There are two things a prospective reader looks at first: title and cover. The title must sound interesting. But designing book covers is a real challenge for me.
My Challenges
Since I do my own covers, the design must be one I can draw. Animals and plants are much easier for me than people.
Photographs are a good source of ideas for me. So I want a design that can be partially photographed.
Cover Considerations
People seem to like seeing people on a cover. Some genres seem to require having people on it. “Hopes, Dreams and Reality” should have Mindy on the cover.
Since I try to put a book out as an eBook as well as a print book, the cover must be easily seen on a mobile screen as well as on a big cover. This is more challenging than you might think.
Designing Book Covers
Nothing is more irritating about a book cover than when it has little or nothing to do with the book. DVD covers are notorious for this.
Publishing companies have a staff of cover designers. They send over a synopsis of a book. An artist comes up with a cover. The author is stuck with it.
This doesn’t concern me as I self publish. The reasons are many and I might address them another time. It does leave me doing the writing, editing, illustrating and designing book covers, then trying to do marketing so readers will notice my little book among the thousands of other titles published each year.

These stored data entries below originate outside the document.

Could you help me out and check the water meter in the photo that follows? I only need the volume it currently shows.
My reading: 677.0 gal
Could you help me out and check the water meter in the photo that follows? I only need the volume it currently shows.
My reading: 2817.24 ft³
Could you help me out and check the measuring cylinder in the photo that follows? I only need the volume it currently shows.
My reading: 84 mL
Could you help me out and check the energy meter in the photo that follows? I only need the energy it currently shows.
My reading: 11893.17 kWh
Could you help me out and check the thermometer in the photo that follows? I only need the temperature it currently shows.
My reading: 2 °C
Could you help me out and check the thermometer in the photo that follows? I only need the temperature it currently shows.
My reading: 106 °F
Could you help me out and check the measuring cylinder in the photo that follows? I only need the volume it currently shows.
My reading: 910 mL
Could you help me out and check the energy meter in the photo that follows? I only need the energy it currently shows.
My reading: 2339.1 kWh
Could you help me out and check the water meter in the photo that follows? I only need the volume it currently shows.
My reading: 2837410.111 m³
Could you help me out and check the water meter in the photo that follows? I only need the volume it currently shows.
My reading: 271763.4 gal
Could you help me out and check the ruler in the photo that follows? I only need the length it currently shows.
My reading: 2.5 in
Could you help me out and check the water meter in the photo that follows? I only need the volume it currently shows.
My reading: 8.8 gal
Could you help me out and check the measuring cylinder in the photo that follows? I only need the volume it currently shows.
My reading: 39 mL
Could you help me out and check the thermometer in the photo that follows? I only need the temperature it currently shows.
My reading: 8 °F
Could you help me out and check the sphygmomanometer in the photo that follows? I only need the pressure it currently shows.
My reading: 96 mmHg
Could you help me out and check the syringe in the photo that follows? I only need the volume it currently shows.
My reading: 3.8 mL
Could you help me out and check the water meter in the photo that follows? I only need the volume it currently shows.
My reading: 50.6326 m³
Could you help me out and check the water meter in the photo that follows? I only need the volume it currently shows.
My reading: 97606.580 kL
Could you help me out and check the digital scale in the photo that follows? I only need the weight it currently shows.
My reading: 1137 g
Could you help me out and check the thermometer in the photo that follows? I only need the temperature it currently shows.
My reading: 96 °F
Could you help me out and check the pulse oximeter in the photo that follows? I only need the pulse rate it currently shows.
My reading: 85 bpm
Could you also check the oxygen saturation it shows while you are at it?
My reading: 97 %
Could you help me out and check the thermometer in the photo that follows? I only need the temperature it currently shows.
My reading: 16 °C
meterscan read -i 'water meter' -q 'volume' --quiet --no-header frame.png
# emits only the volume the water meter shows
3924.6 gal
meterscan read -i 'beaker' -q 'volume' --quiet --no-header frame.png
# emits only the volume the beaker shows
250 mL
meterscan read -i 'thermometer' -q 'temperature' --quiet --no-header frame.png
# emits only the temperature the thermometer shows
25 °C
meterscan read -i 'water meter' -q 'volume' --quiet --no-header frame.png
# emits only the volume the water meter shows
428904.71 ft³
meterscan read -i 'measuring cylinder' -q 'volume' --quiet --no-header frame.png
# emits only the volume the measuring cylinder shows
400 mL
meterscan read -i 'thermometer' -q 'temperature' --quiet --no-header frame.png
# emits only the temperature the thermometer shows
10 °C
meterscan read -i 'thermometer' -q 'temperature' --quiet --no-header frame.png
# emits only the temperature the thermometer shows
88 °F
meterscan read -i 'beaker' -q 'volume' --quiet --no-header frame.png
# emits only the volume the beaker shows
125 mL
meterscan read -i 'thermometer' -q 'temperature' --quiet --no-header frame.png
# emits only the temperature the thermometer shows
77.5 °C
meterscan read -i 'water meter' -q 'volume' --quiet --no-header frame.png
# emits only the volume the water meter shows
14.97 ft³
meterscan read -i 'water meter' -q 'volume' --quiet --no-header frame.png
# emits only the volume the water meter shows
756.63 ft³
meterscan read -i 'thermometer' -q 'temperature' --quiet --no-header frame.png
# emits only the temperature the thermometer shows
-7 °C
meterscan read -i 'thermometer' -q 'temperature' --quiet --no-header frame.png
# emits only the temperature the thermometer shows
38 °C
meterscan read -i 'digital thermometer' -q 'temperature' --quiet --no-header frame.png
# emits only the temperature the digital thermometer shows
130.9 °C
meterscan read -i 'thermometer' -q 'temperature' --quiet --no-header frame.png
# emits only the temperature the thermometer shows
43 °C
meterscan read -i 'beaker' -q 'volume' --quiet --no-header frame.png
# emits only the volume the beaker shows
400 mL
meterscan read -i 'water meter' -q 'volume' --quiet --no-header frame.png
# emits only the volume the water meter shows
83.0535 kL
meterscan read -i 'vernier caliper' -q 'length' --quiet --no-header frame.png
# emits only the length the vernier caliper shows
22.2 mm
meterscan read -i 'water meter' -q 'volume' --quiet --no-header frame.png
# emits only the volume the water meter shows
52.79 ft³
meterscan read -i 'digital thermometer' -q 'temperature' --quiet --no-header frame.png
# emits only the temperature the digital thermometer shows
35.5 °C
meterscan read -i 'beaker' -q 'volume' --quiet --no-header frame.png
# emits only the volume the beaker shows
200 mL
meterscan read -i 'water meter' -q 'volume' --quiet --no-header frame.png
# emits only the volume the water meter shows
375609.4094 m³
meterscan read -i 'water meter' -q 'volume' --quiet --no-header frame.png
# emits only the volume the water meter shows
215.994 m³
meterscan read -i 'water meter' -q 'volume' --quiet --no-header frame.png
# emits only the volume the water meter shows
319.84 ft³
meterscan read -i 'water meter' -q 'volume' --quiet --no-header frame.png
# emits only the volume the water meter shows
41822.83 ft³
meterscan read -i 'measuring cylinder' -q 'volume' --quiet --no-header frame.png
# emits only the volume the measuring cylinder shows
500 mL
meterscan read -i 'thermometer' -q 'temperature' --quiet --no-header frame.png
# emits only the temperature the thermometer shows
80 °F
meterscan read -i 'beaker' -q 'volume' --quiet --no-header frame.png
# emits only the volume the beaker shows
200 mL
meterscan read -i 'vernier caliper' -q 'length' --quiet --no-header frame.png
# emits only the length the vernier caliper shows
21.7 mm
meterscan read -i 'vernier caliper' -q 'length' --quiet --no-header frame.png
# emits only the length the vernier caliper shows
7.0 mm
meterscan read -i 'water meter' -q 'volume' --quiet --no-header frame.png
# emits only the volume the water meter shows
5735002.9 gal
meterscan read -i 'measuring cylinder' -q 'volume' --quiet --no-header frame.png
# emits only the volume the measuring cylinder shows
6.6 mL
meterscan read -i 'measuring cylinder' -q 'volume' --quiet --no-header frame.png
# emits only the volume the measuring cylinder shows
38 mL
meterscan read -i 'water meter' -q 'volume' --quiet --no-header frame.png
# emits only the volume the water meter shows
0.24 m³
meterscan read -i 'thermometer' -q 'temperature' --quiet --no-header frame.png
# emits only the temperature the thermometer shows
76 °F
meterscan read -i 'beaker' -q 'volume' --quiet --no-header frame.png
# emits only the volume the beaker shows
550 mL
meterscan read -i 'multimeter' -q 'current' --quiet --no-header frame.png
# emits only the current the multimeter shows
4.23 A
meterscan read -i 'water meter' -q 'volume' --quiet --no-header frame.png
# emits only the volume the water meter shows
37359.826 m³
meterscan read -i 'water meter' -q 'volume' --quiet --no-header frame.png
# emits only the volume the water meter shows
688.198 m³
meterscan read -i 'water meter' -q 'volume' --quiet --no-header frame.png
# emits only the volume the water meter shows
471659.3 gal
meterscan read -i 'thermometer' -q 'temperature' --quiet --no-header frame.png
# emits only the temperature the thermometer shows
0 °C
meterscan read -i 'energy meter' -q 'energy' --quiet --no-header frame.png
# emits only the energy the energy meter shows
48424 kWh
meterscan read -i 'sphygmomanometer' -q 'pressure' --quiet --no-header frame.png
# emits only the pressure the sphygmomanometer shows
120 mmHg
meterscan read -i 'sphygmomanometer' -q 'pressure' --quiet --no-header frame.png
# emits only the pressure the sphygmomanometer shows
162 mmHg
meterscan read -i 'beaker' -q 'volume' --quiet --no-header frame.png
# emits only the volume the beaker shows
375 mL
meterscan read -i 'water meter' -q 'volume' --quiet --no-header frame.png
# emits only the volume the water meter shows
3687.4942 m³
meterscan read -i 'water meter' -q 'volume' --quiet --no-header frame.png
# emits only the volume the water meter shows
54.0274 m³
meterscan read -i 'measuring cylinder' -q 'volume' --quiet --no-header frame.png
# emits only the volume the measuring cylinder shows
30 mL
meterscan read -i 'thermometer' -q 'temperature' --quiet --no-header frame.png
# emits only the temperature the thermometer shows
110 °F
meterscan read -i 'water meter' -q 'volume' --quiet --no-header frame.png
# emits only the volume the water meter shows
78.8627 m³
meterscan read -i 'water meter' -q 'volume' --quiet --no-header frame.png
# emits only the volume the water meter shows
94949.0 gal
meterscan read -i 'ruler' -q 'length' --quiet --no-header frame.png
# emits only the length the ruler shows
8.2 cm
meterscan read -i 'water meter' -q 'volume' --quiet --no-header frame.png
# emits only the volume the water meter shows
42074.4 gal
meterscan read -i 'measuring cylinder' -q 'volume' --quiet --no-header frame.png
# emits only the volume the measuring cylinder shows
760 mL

“Hopes, Dreams and Reality”
As with the title, I had to do a lot of thinking about the cover. It was so tempting to find a cover looking at a sunrise or goats or chickens. Anything but Mindy.
But Mindy needs to be on the cover. She needs to be fighting the storm.
That left me putting on a show out in the yard. Luckily we have no neighbors. I got to set up my camera on delay, press the button and race over to pose holding my umbrella as though fighting wind and rain as the sun lit up the yard.
I needed a rain slicker, but don’t own one. Oh, well.
Maybe I am now ready to take my fast sketch and do a real design. And the watercolors will get used again.